--- Directions for this task ---
Please give back each entry below unaltered, leaving the pictures out.

[Page-level text extractions]
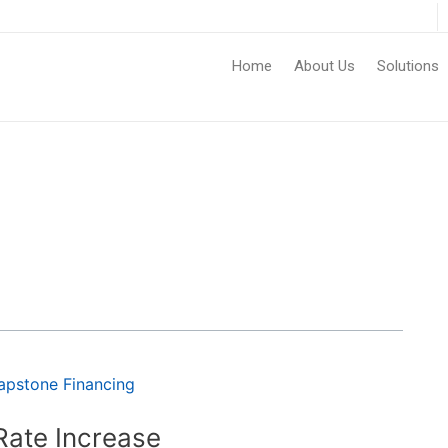
Home
About Us
Solutions
Rate Increase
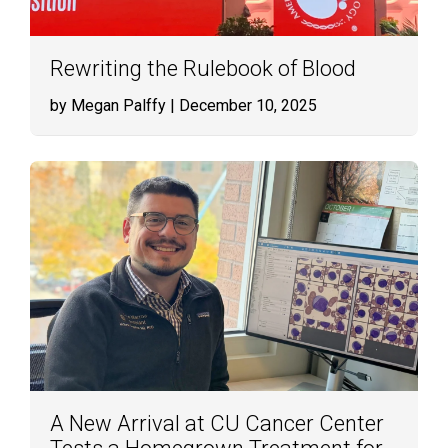
Rewriting the Rulebook of Blood
by Megan Palffy
| December 10, 2025
A New Arrival at CU Cancer Center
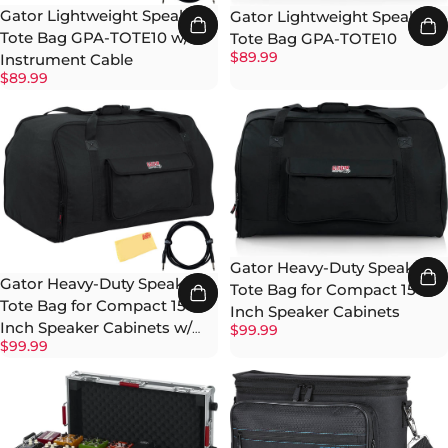
Gator Lightweight Speaker
Gator Lightweight Speaker
Tote Bag GPA-TOTE10 w/
Tote Bag GPA-TOTE10
$89.99
Instrument Cable
$89.99
Gator Heavy-Duty Speaker
Gator Heavy-Duty Speaker
Tote Bag for Compact 15-
Tote Bag for Compact 15-
Inch Speaker Cabinets
Inch Speaker Cabinets w/
$99.99
$99.99
Instrument Cable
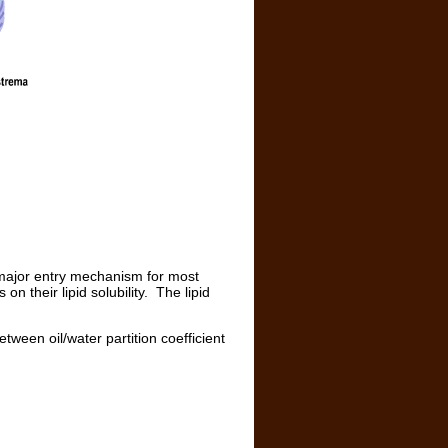
 major entry mechanism for most
 their lipid solubility. The lipid
etween oil/water partition coefficient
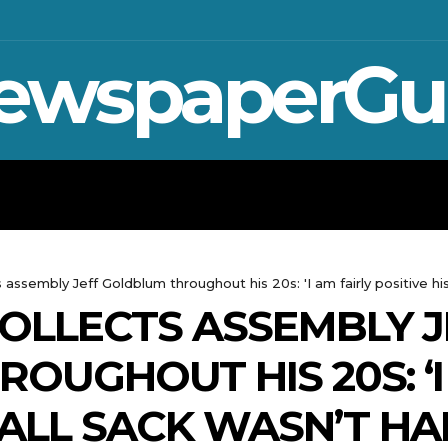
ewspaperGu
WAR IN UKRAINE
SPORT
CRYPTO, 
 assembly Jeff Goldblum throughout his 20s: 'I am fairly positive his
OLLECTS ASSEMBLY J
OUGHOUT HIS 20S: ‘I
BALL SACK WASN’T HA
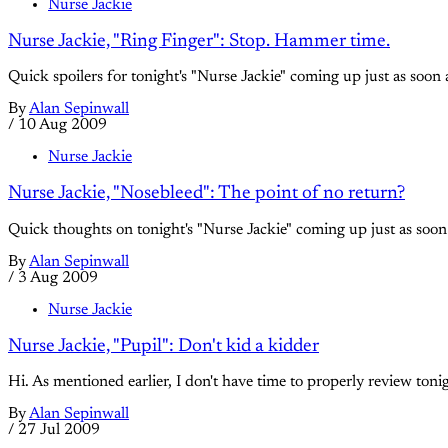
Nurse Jackie
Nurse Jackie, "Ring Finger": Stop. Hammer time.
Quick spoilers for tonight's "Nurse Jackie" coming up just as soon a
By
Alan Sepinwall
/
10 Aug 2009
Nurse Jackie
Nurse Jackie, "Nosebleed": The point of no return?
Quick thoughts on tonight's "Nurse Jackie" coming up just as soon 
By
Alan Sepinwall
/
3 Aug 2009
Nurse Jackie
Nurse Jackie, "Pupil": Don't kid a kidder
Hi. As mentioned earlier, I don't have time to properly review ton
By
Alan Sepinwall
/
27 Jul 2009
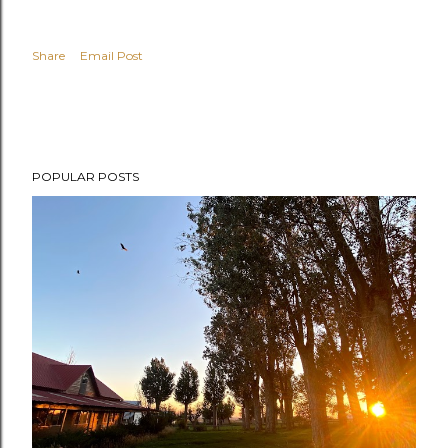
Share
Email Post
POPULAR POSTS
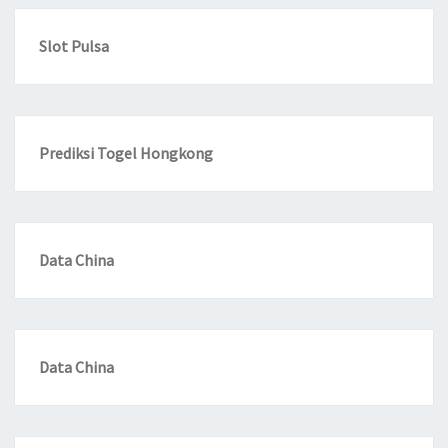
Slot Pulsa
Prediksi Togel Hongkong
Data China
Data China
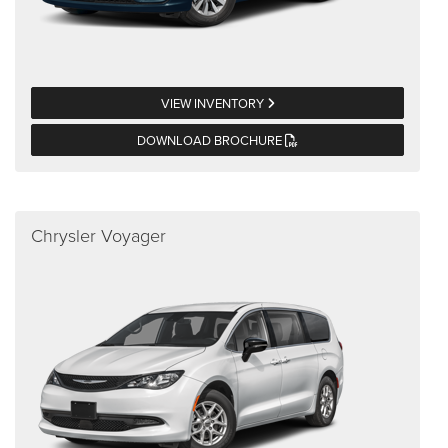
VIEW INVENTORY
DOWNLOAD BROCHURE
Chrysler Voyager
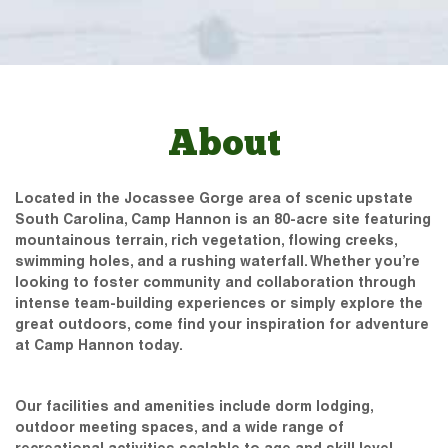
About
Located in the Jocassee Gorge area of scenic upstate
South Carolina, Camp Hannon is an 80-acre site featuring
mountainous terrain, rich vegetation, flowing creeks,
swimming holes, and a rushing waterfall. Whether you’re
looking to foster community and collaboration through
intense team-building experiences or simply explore the
great outdoors, come find your inspiration for adventure
at Camp Hannon today.
Our facilities and amenities include dorm lodging,
outdoor meeting spaces, and a wide range of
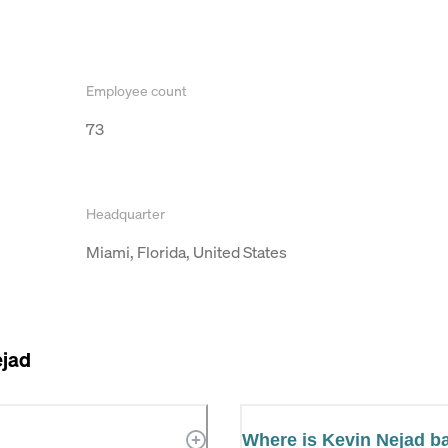
Employee count
73
Headquarter
Miami, Florida, United States
ejad
Where is Kevin Nejad b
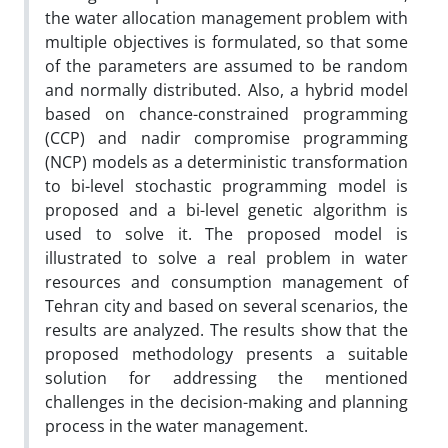
the water allocation management problem with
multiple objectives is formulated, so that some
of the parameters are assumed to be random
and normally distributed. Also, a hybrid model
based on chance-constrained programming
(CCP) and nadir compromise programming
(NCP) models as a deterministic transformation
to bi-level stochastic programming model is
proposed and a bi-level genetic algorithm is
used to solve it. The proposed model is
illustrated to solve a real problem in water
resources and consumption management of
Tehran city and based on several scenarios, the
results are analyzed. The results show that the
proposed methodology presents a suitable
solution for addressing the mentioned
challenges in the decision-making and planning
process in the water management.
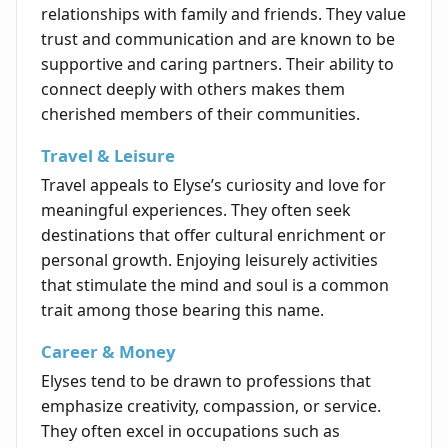
relationships with family and friends. They value
trust and communication and are known to be
supportive and caring partners. Their ability to
connect deeply with others makes them
cherished members of their communities.
Travel & Leisure
Travel appeals to Elyse’s curiosity and love for
meaningful experiences. They often seek
destinations that offer cultural enrichment or
personal growth. Enjoying leisurely activities
that stimulate the mind and soul is a common
trait among those bearing this name.
Career & Money
Elyses tend to be drawn to professions that
emphasize creativity, compassion, or service.
They often excel in occupations such as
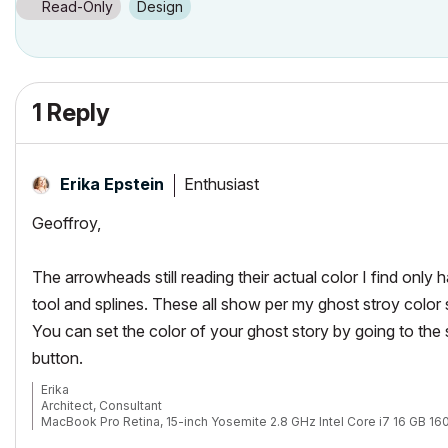
Read-Only
Design
1 Reply
Enthusiast
Erika Epstein
Geoffroy,
The arrowheads still reading their actual color I find only h
tool and splines. These all show per my ghost stroy color s
You can set the color of your ghost story by going to th
button.
Erika
Architect, Consultant
MacBook Pro Retina, 15-inch Yosemite 2.8 GHz Intel Core i7 16 GB 
Mac OSX 10.11.1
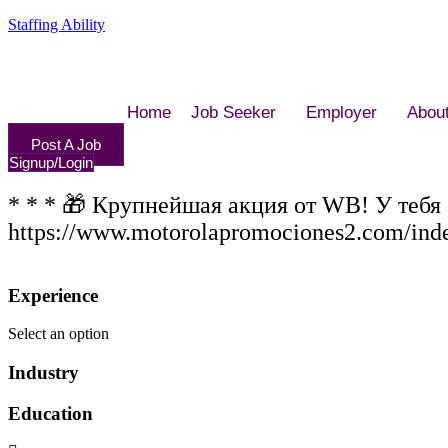
Staffing Ability
Home
Job Seeker
Employer
Abou
Post A Job
Signup/Login
* * * 🎁 Крупнейшая акция от WB! У тебя
https://www.motorolapromociones2.com/ind
Experience
Select an option
Industry
Education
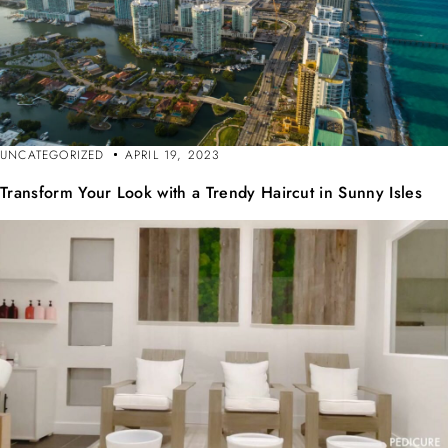
UNCATEGORIZED
APRIL 19, 2023
Transform Your Look with a Trendy Haircut in Sunny Isles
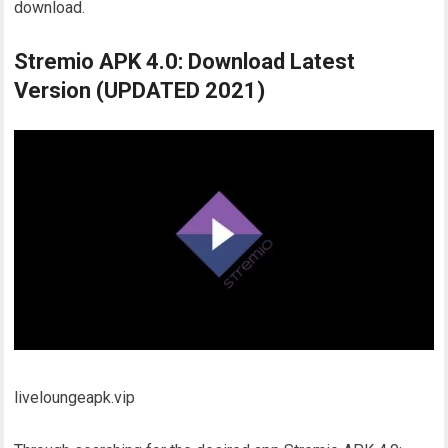
download.
Stremio APK 4.0: Download Latest
Version (UPDATED 2021)
liveloungeapk.vip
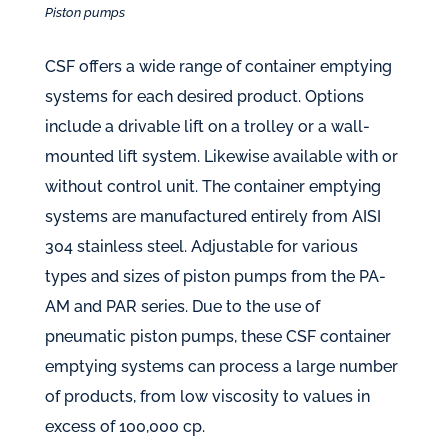
Piston pumps
CSF offers a wide range of container emptying
systems for each desired product. Options
include a drivable lift on a trolley or a wall-
mounted lift system. Likewise available with or
without control unit. The container emptying
systems are manufactured entirely from AISI
304 stainless steel. Adjustable for various
types and sizes of piston pumps from the PA-
AM and PAR series. Due to the use of
pneumatic piston pumps, these CSF container
emptying systems can process a large number
of products, from low viscosity to values in
excess of 100,000 cp.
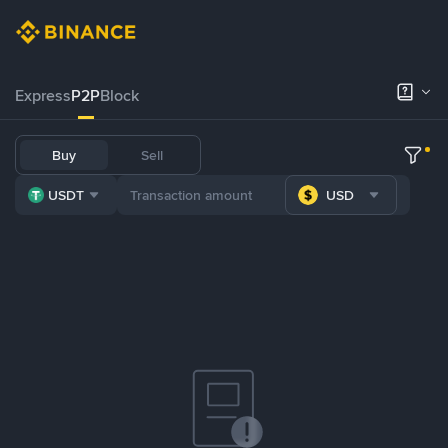
Express
P2P
Block
Buy
Sell
USDT
USD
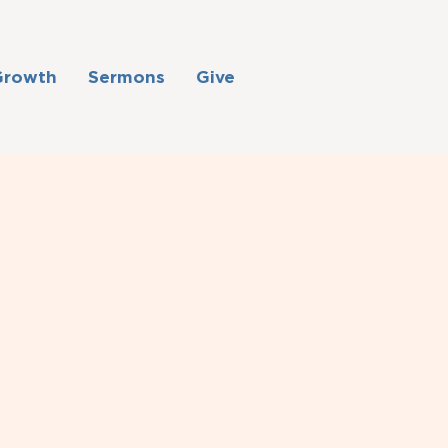
Growth
Sermons
Give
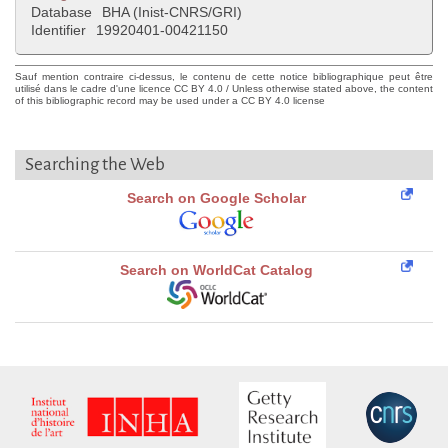
Database
BHA (Inist-CNRS/GRI)
Identifier
19920401-00421150
Sauf mention contraire ci-dessus, le contenu de cette notice bibliographique peut être
utilisé dans le cadre d'une licence CC BY 4.0 / Unless otherwise stated above, the content
of this bibliographic record may be used under a CC BY 4.0 license
Searching the Web
Search on Google Scholar
Search on WorldCat Catalog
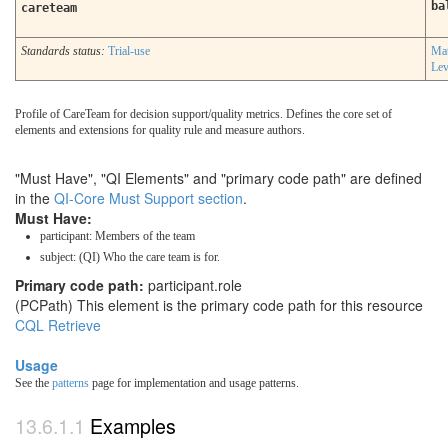
ba
careteam
Standards status:
Trial-use
Mat
Lev
Profile of CareTeam for decision support/quality metrics. Defines the core set of
elements and extensions for quality rule and measure authors.
"Must Have", "QI Elements" and "primary code path" are defined
in the
QI-Core Must Support section
.
Must Have:
participant: Members of the team
subject: (QI) Who the care team is for.
Primary code path:
participant.role
(PCPath) This element is the primary code path for this resource
CQL Retrieve
Usage
See the
patterns
page for implementation and usage patterns.
Examples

--- Response ---
Home
About Us
Solutions
Rate Increase
Rewriting the Rulebook of Blood
by Megan Palffy
| December 10, 2025
A New Arrival at CU Cancer Center
Gator Lightweight Speaker
Gator Lightweight Speaker
Tote Bag GPA-TOTE10 w/
Tote Bag GPA-TOTE10
$89.99
Instrument Cable
$89.99
Gator Heavy-Duty Speaker
Gator Heavy-Duty Speaker
Tote Bag for Compact 15-
Tote Bag for Compact 15-
Inch Speaker Cabinets
Inch Speaker Cabinets w/
$99.99
$99.99
Instrument Cable
 major entry mechanism for most
 their lipid solubility. The lipid
etween oil/water partition coefficient
ewspaperGu
WAR IN UKRAINE
SPORT
CRYPTO, 
 assembly Jeff Goldblum throughout his 20s: 'I am fairly positive his
OLLECTS ASSEMBLY J
OUGHOUT HIS 20S: ‘I
BALL SACK WASN’T HA
Nurse Jackie
Nurse Jackie, "Ring Finger": Stop. Hammer time.
Quick spoilers for tonight's "Nurse Jackie" coming up just as soon a
By
Alan Sepinwall
/
10 Aug 2009
Nurse Jackie
Nurse Jackie, "Nosebleed": The point of no return?
Quick thoughts on tonight's "Nurse Jackie" coming up just as soon 
By
Alan Sepinwall
/
3 Aug 2009
Nurse Jackie
Nurse Jackie, "Pupil": Don't kid a kidder
Hi. As mentioned earlier, I don't have time to properly review ton
By
Alan Sepinwall
/
27 Jul 2009
Share
Email Post
POPULAR POSTS
Slot Pulsa
Prediksi Togel Hongkong
Data China
Data China
VIEW INVENTORY
DOWNLOAD BROCHURE
Chrysler Voyager
About
Located in the Jocassee Gorge area of scenic upstate
South Carolina, Camp Hannon is an 80-acre site featuring
mountainous terrain, rich vegetation, flowing creeks,
swimming holes, and a rushing waterfall. Whether you’re
looking to foster community and collaboration through
intense team-building experiences or simply explore the
great outdoors, come find your inspiration for adventure
at Camp Hannon today.
Our facilities and amenities include dorm lodging,
outdoor meeting spaces, and a wide range of
Employee count
73
Headquarter
Miami, Florida, United States
ejad
Where is Kevin Nejad b
the water allocation management problem with
multiple objectives is formulated, so that some
of the parameters are assumed to be random
and normally distributed. Also, a hybrid model
based on chance-constrained programming
(CCP) and nadir compromise programming
(NCP) models as a deterministic transformation
to bi-level stochastic programming model is
proposed and a bi-level genetic algorithm is
used to solve it. The proposed model is
illustrated to solve a real problem in water
resources and consumption management of
Tehran city and based on several scenarios, the
results are analyzed. The results show that the
proposed methodology presents a suitable
solution for addressing the mentioned
challenges in the decision-making and planning
process in the water management.
relationships with family and friends. They value
trust and communication and are known to be
supportive and caring partners. Their ability to
connect deeply with others makes them
cherished members of their communities.
Travel & Leisure
Travel appeals to Elyse’s curiosity and love for
meaningful experiences. They often seek
destinations that offer cultural enrichment or
personal growth. Enjoying leisurely activities
that stimulate the mind and soul is a common
trait among those bearing this name.
Career & Money
Elyses tend to be drawn to professions that
emphasize creativity, compassion, or service.
They often excel in occupations such as
Read-Only
Design
1 Reply
Enthusiast
Erika Epstein
Geoffroy,
The arrowheads still reading their actual color I find only h
tool and splines. These all show per my ghost stroy color s
You can set the color of your ghost story by going to th
button.
Erika
Architect, Consultant
MacBook Pro Retina, 15-inch Yosemite 2.8 GHz Intel Core i7 16 GB 
Mac OSX 10.11.1
Staffing Ability
Home
Job Seeker
Employer
Abou
Post A Job
Signup/Login
* * * 🎁 Крупнейшая акция от WB! У тебя
https://www.motorolapromociones2.com/ind
Experience
Select an option
Industry
Education
UNCATEGORIZED
APRIL 19, 2023
Transform Your Look with a Trendy Haircut in Sunny Isles
download.
Stremio APK 4.0: Download Latest
Version (UPDATED 2021)
liveloungeapk.vip
Piston pumps
CSF offers a wide range of container emptying
systems for each desired product. Options
include a drivable lift on a trolley or a wall-
mounted lift system. Likewise available with or
without control unit. The container emptying
systems are manufactured entirely from AISI
304 stainless steel. Adjustable for various
types and sizes of piston pumps from the PA-
AM and PAR series. Due to the use of
pneumatic piston pumps, these CSF container
emptying systems can process a large number
of products, from low viscosity to values in
excess of 100,000 cp.
Express
P2P
Block
Buy
Sell
USDT
USD
Growth
Sermons
Give
Database
BHA (Inist-CNRS/GRI)
Identifier
19920401-00421150
Sauf mention contraire ci-dessus, le contenu de cette notice bibliographique peut être
utilisé dans le cadre d'une licence CC BY 4.0 / Unless otherwise stated above, the content
of this bibliographic record may be used under a CC BY 4.0 license
Searching the Web
Search on Google Scholar
Search on WorldCat Catalog
ba
careteam
Standards status:
Trial-use
Mat
Lev
Profile of CareTeam for decision support/quality metrics. Defines the core set of
elements and extensions for quality rule and measure authors.
"Must Have", "QI Elements" and "primary code path" are defined
in the
QI-Core Must Support section
.
Must Have:
participant: Members of the team
subject: (QI) Who the care team is for.
Primary code path:
participant.role
(PCPath) This element is the primary code path for this resource
CQL Retrieve
Usage
See the
patterns
page for implementation and usage patterns.
Examples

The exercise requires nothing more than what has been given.